Data entries:
BEGIN

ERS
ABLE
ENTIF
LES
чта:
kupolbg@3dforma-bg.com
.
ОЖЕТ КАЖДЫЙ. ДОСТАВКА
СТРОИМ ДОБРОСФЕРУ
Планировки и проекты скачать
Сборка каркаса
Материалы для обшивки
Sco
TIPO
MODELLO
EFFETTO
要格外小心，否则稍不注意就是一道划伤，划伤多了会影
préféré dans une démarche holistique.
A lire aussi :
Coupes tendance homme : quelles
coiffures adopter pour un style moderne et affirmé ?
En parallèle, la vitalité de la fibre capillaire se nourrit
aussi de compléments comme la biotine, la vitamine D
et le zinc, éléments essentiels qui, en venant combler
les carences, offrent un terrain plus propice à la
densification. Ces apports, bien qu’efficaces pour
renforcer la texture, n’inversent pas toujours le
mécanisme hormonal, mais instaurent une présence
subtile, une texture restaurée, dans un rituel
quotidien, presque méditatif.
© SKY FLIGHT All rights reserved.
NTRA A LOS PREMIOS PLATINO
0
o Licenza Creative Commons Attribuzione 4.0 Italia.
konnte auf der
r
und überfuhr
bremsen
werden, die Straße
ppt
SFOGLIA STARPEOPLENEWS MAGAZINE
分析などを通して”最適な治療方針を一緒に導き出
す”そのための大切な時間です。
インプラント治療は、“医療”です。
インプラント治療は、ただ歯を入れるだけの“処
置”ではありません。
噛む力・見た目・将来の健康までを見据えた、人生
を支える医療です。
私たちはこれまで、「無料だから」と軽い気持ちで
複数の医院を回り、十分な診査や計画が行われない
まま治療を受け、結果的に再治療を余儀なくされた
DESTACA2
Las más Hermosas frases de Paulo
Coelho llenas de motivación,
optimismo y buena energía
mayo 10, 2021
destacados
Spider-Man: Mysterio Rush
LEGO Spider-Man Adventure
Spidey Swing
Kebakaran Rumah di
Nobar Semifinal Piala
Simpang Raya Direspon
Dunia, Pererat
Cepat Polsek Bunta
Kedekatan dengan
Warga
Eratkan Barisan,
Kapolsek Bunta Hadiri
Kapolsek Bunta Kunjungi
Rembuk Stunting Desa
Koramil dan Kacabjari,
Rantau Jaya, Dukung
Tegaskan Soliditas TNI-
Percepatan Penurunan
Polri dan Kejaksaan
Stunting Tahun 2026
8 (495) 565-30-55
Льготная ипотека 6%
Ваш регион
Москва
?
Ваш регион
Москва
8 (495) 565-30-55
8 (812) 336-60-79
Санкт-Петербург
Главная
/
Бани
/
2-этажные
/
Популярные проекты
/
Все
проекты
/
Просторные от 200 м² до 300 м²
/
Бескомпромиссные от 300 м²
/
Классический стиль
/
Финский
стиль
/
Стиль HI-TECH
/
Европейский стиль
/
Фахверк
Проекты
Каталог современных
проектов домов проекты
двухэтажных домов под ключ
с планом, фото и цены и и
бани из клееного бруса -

END

What is needed is an exact copy of the lines above, from the one containing "aussi de compléments" through the one containing "subtile, une texture", with nothing added.

aussi de compléments comme la biotine, la vitamine D
et le zinc, éléments essentiels qui, en venant combler
les carences, offrent un terrain plus propice à la
densification. Ces apports, bien qu’efficaces pour
renforcer la texture, n’inversent pas toujours le
mécanisme hormonal, mais instaurent une présence
subtile, une texture restaurée, dans un rituel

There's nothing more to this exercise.